Segment Open

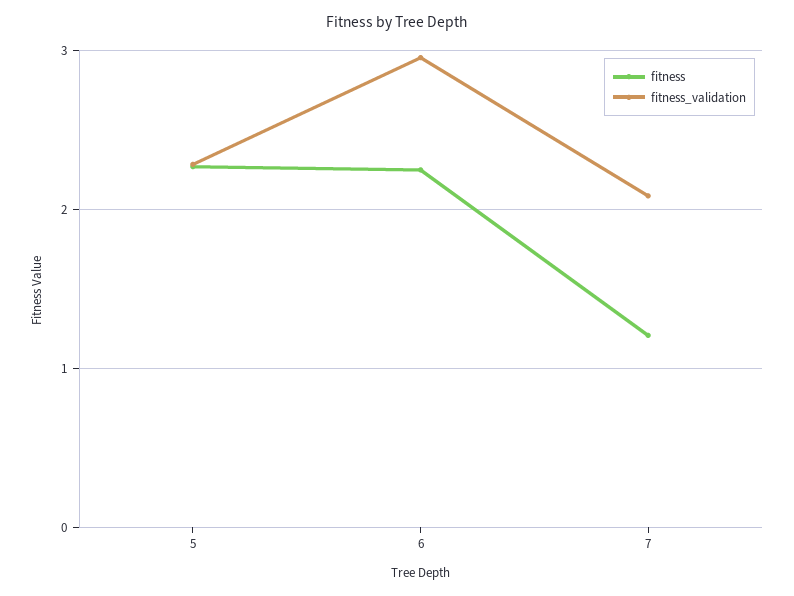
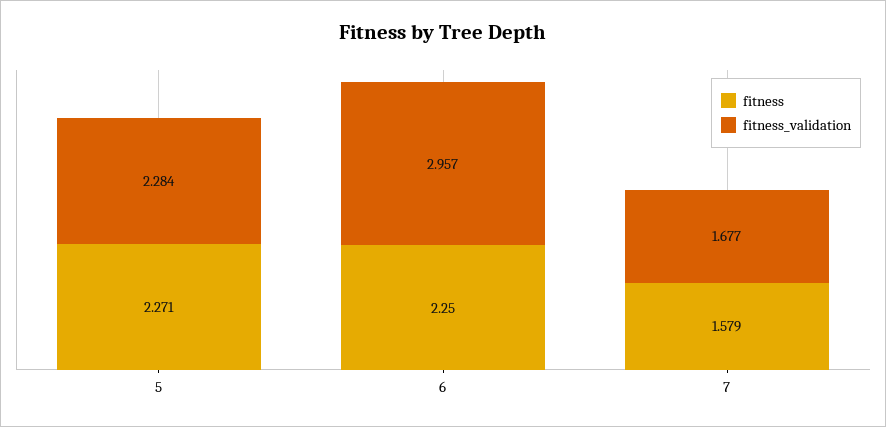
fitness, 7: 1.2 -> 1.579
fitness_validation, 7: 2.1 -> 1.677

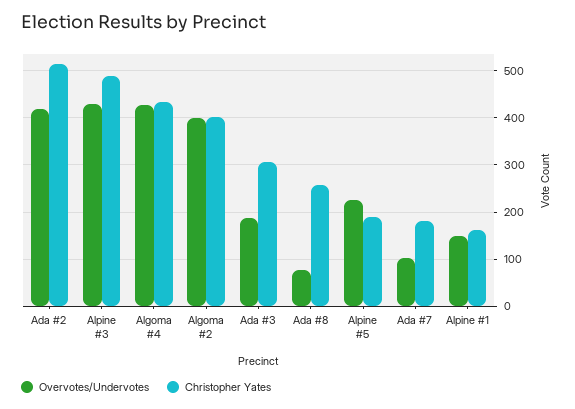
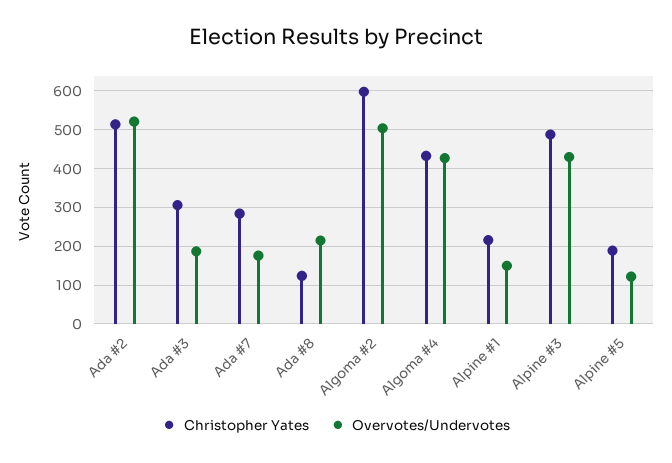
Overvotes/Undervotes, Ada #2: 420 -> 520
Overvotes/Undervotes, Algoma #2: 400 -> 500
Christopher Yates, Algoma #2: 400 -> 600
Overvotes/Undervotes, Ada #8: 80 -> 220
Christopher Yates, Ada #8: 260 -> 120
Overvotes/Undervotes, Alpine #5: 220 -> 120
Overvotes/Undervotes, Ada #7: 100 -> 180
Christopher Yates, Ada #7: 180 -> 280
Christopher Yates, Alpine #1: 160 -> 220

Segment Closed

__Required work__: For every record above, repeat the text exactly and omit any picture.

__Answer area__:
fitness, 7: 1.2 -> 1.579
fitness_validation, 7: 2.1 -> 1.677

Overvotes/Undervotes, Ada #2: 420 -> 520
Overvotes/Undervotes, Algoma #2: 400 -> 500
Christopher Yates, Algoma #2: 400 -> 600
Overvotes/Undervotes, Ada #8: 80 -> 220
Christopher Yates, Ada #8: 260 -> 120
Overvotes/Undervotes, Alpine #5: 220 -> 120
Overvotes/Undervotes, Ada #7: 100 -> 180
Christopher Yates, Ada #7: 180 -> 280
Christopher Yates, Alpine #1: 160 -> 220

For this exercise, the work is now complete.